> _Exercise_: Starting at the first line of the material and stopping after the line that contains "Non acconsento", write those lines out again with "Tiger" renamed to "Leopard" and everything else left unchanged.

[Collected data]

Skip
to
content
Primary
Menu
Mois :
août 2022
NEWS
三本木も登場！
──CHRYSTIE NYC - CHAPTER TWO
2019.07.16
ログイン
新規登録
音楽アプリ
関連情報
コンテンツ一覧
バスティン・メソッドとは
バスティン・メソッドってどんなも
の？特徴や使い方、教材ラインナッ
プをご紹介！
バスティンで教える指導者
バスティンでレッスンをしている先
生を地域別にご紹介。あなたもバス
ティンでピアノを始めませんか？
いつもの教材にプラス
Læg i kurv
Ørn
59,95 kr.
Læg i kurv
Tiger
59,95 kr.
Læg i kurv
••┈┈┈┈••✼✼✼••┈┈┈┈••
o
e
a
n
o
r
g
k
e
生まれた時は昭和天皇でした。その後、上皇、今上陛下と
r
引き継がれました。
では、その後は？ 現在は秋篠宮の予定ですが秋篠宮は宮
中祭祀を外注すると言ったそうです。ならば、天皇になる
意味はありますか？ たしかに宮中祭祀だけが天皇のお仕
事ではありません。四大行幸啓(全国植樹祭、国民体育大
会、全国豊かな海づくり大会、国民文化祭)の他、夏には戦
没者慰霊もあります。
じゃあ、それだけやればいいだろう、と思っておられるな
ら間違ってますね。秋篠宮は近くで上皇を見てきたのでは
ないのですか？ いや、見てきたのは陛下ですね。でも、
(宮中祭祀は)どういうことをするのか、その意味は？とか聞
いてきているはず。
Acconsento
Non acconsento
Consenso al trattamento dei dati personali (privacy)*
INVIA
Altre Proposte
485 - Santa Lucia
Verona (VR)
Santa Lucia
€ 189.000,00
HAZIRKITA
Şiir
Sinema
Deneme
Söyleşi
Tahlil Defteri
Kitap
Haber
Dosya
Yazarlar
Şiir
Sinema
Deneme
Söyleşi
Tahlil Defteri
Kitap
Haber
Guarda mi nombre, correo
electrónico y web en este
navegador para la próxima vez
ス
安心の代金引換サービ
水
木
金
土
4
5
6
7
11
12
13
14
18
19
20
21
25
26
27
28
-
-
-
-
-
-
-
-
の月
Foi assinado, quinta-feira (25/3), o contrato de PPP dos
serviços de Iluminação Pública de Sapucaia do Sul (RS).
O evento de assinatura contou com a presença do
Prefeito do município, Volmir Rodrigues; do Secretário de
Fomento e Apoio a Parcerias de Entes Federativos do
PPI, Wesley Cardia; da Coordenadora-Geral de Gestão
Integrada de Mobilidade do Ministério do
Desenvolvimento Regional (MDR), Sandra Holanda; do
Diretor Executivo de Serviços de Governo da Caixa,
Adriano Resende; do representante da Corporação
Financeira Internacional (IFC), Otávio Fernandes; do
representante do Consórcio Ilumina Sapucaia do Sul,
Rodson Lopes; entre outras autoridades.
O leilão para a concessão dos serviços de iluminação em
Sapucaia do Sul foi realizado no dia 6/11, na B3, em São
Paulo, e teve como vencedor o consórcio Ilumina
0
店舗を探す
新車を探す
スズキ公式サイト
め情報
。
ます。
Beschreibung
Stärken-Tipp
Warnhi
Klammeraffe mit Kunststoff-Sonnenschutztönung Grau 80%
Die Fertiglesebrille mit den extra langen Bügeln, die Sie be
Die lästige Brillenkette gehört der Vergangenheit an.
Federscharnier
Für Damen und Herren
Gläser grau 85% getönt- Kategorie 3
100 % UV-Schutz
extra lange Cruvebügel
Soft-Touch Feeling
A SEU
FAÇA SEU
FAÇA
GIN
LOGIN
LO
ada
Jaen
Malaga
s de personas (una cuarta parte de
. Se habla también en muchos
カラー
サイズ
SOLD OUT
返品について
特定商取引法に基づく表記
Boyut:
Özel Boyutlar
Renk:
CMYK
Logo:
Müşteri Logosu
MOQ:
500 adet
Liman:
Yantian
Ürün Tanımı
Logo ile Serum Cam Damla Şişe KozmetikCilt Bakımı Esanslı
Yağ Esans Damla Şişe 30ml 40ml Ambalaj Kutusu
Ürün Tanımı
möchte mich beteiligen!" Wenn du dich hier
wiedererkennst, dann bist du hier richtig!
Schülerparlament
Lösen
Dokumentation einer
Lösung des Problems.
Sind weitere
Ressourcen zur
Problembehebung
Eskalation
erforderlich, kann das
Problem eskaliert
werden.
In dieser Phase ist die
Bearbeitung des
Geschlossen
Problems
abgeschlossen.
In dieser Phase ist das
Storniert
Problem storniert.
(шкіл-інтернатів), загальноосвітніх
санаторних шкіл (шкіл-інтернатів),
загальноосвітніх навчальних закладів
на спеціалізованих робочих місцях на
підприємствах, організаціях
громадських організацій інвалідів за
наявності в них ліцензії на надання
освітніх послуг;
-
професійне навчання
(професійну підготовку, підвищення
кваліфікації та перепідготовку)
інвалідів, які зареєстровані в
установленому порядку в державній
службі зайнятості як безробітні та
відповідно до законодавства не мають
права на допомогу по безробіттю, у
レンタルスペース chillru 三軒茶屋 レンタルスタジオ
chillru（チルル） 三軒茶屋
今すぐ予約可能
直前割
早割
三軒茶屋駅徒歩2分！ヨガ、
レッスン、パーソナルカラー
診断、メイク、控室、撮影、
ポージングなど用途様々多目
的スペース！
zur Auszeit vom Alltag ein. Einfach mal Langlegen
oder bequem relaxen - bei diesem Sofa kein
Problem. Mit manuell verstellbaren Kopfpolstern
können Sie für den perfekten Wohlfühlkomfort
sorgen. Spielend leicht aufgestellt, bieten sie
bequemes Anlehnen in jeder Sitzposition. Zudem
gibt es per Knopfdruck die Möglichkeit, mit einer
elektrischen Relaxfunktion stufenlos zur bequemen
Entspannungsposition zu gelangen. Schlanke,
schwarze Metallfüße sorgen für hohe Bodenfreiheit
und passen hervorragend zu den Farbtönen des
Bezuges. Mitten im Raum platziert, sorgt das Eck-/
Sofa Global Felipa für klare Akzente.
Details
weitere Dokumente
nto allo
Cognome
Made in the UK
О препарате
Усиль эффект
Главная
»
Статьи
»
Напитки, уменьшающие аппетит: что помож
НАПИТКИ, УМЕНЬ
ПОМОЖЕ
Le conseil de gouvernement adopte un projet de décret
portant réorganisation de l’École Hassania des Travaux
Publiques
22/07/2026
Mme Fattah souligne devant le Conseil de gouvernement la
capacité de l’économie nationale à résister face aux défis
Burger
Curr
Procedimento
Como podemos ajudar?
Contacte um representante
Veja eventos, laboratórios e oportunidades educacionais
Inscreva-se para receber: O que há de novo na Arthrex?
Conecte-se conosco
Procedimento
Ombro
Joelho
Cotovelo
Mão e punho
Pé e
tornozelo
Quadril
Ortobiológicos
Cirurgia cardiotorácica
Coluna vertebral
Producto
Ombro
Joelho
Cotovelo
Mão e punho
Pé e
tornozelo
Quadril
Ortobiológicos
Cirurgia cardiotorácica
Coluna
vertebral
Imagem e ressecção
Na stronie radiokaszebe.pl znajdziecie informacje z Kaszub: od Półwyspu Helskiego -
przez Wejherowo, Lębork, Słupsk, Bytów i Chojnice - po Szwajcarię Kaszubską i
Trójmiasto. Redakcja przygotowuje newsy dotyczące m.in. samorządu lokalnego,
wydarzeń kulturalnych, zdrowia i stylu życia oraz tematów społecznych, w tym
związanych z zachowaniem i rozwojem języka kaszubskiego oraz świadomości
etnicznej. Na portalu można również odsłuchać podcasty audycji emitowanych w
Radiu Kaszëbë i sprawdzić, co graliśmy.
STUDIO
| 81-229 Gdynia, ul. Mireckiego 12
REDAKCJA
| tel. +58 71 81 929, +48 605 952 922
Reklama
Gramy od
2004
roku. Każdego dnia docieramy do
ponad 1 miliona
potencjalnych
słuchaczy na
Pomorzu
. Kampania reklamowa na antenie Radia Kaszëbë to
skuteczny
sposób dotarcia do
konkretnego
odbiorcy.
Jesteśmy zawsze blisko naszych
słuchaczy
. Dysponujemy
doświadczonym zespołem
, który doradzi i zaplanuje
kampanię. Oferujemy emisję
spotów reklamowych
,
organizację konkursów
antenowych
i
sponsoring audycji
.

> _Task response_:
Skip
to
content
Primary
Menu
Mois :
août 2022
NEWS
三本木も登場！
──CHRYSTIE NYC - CHAPTER TWO
2019.07.16
ログイン
新規登録
音楽アプリ
関連情報
コンテンツ一覧
バスティン・メソッドとは
バスティン・メソッドってどんなも
の？特徴や使い方、教材ラインナッ
プをご紹介！
バスティンで教える指導者
バスティンでレッスンをしている先
生を地域別にご紹介。あなたもバス
ティンでピアノを始めませんか？
いつもの教材にプラス
Læg i kurv
Ørn
59,95 kr.
Læg i kurv
Leopard
59,95 kr.
Læg i kurv
••┈┈┈┈••✼✼✼••┈┈┈┈••
o
e
a
n
o
r
g
k
e
生まれた時は昭和天皇でした。その後、上皇、今上陛下と
r
引き継がれました。
では、その後は？ 現在は秋篠宮の予定ですが秋篠宮は宮
中祭祀を外注すると言ったそうです。ならば、天皇になる
意味はありますか？ たしかに宮中祭祀だけが天皇のお仕
事ではありません。四大行幸啓(全国植樹祭、国民体育大
会、全国豊かな海づくり大会、国民文化祭)の他、夏には戦
没者慰霊もあります。
じゃあ、それだけやればいいだろう、と思っておられるな
ら間違ってますね。秋篠宮は近くで上皇を見てきたのでは
ないのですか？ いや、見てきたのは陛下ですね。でも、
(宮中祭祀は)どういうことをするのか、その意味は？とか聞
いてきているはず。
Acconsento
Non acconsento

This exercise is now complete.